▸ **What is required**:
Scan the following material for the string "should" and copy each line in which it appears.

** Opening Records provided block **

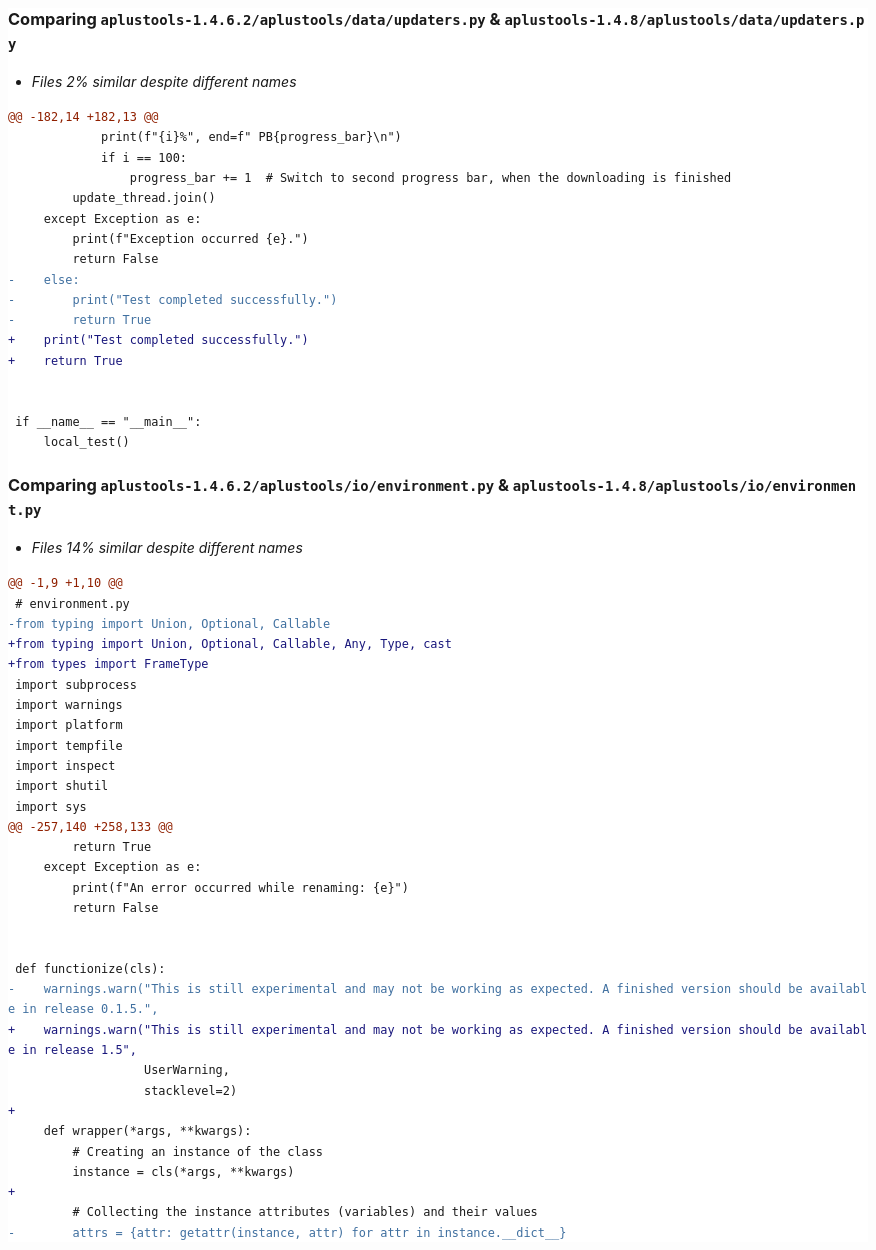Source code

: ### Comparing `aplustools-1.4.6.2/aplustools/data/updaters.py` & `aplustools-1.4.8/aplustools/data/updaters.py`

 * *Files 2% similar despite different names*

```diff
@@ -182,14 +182,13 @@
             print(f"{i}%", end=f" PB{progress_bar}\n")
             if i == 100:
                 progress_bar += 1  # Switch to second progress bar, when the downloading is finished
         update_thread.join()
     except Exception as e:
         print(f"Exception occurred {e}.")
         return False
-    else:
-        print("Test completed successfully.")
-        return True
+    print("Test completed successfully.")
+    return True
 
 
 if __name__ == "__main__":
     local_test()
```

### Comparing `aplustools-1.4.6.2/aplustools/io/environment.py` & `aplustools-1.4.8/aplustools/io/environment.py`

 * *Files 14% similar despite different names*

```diff
@@ -1,9 +1,10 @@
 # environment.py
-from typing import Union, Optional, Callable
+from typing import Union, Optional, Callable, Any, Type, cast
+from types import FrameType
 import subprocess
 import warnings
 import platform
 import tempfile
 import inspect
 import shutil
 import sys
@@ -257,140 +258,133 @@
         return True
     except Exception as e:
         print(f"An error occurred while renaming: {e}")
         return False
 
 
 def functionize(cls):
-    warnings.warn("This is still experimental and may not be working as expected. A finished version should be available in release 0.1.5.", 
+    warnings.warn("This is still experimental and may not be working as expected. A finished version should be available in release 1.5",
                   UserWarning, 
                   stacklevel=2)
+
     def wrapper(*args, **kwargs):
         # Creating an instance of the class
         instance = cls(*args, **kwargs)
+
         # Collecting the instance attributes (variables) and their values
-        attrs = {attr: getattr(instance, attr) for attr in instance.__dict__}
```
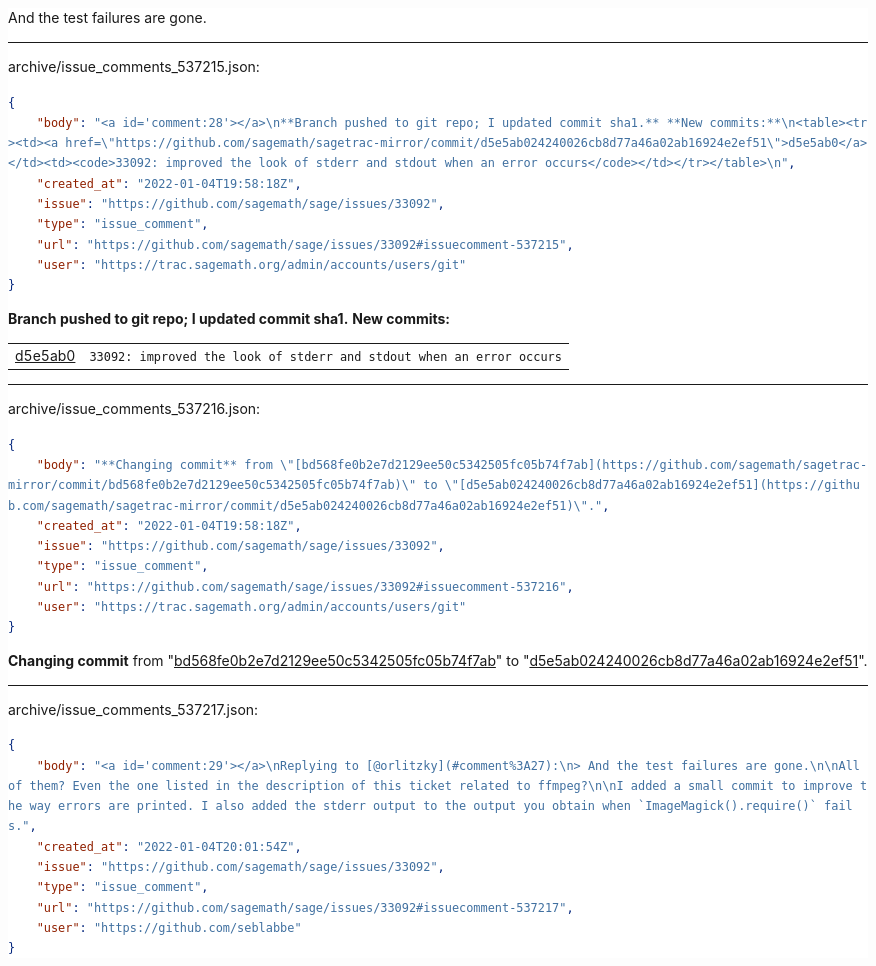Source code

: And the test failures are gone.



---

archive/issue_comments_537215.json:
```json
{
    "body": "<a id='comment:28'></a>\n**Branch pushed to git repo; I updated commit sha1.** **New commits:**\n<table><tr><td><a href=\"https://github.com/sagemath/sagetrac-mirror/commit/d5e5ab024240026cb8d77a46a02ab16924e2ef51\">d5e5ab0</a></td><td><code>33092: improved the look of stderr and stdout when an error occurs</code></td></tr></table>\n",
    "created_at": "2022-01-04T19:58:18Z",
    "issue": "https://github.com/sagemath/sage/issues/33092",
    "type": "issue_comment",
    "url": "https://github.com/sagemath/sage/issues/33092#issuecomment-537215",
    "user": "https://trac.sagemath.org/admin/accounts/users/git"
}
```

<a id='comment:28'></a>
**Branch pushed to git repo; I updated commit sha1.** **New commits:**
<table><tr><td><a href="https://github.com/sagemath/sagetrac-mirror/commit/d5e5ab024240026cb8d77a46a02ab16924e2ef51">d5e5ab0</a></td><td><code>33092: improved the look of stderr and stdout when an error occurs</code></td></tr></table>




---

archive/issue_comments_537216.json:
```json
{
    "body": "**Changing commit** from \"[bd568fe0b2e7d2129ee50c5342505fc05b74f7ab](https://github.com/sagemath/sagetrac-mirror/commit/bd568fe0b2e7d2129ee50c5342505fc05b74f7ab)\" to \"[d5e5ab024240026cb8d77a46a02ab16924e2ef51](https://github.com/sagemath/sagetrac-mirror/commit/d5e5ab024240026cb8d77a46a02ab16924e2ef51)\".",
    "created_at": "2022-01-04T19:58:18Z",
    "issue": "https://github.com/sagemath/sage/issues/33092",
    "type": "issue_comment",
    "url": "https://github.com/sagemath/sage/issues/33092#issuecomment-537216",
    "user": "https://trac.sagemath.org/admin/accounts/users/git"
}
```

**Changing commit** from "[bd568fe0b2e7d2129ee50c5342505fc05b74f7ab](https://github.com/sagemath/sagetrac-mirror/commit/bd568fe0b2e7d2129ee50c5342505fc05b74f7ab)" to "[d5e5ab024240026cb8d77a46a02ab16924e2ef51](https://github.com/sagemath/sagetrac-mirror/commit/d5e5ab024240026cb8d77a46a02ab16924e2ef51)".



---

archive/issue_comments_537217.json:
```json
{
    "body": "<a id='comment:29'></a>\nReplying to [@orlitzky](#comment%3A27):\n> And the test failures are gone.\n\nAll of them? Even the one listed in the description of this ticket related to ffmpeg?\n\nI added a small commit to improve the way errors are printed. I also added the stderr output to the output you obtain when `ImageMagick().require()` fails.",
    "created_at": "2022-01-04T20:01:54Z",
    "issue": "https://github.com/sagemath/sage/issues/33092",
    "type": "issue_comment",
    "url": "https://github.com/sagemath/sage/issues/33092#issuecomment-537217",
    "user": "https://github.com/seblabbe"
}
```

** Closing Records provided block **

▸ **Written solution**:
-    warnings.warn("This is still experimental and may not be working as expected. A finished version should be available in release 0.1.5.", 
+    warnings.warn("This is still experimental and may not be working as expected. A finished version should be available in release 1.5",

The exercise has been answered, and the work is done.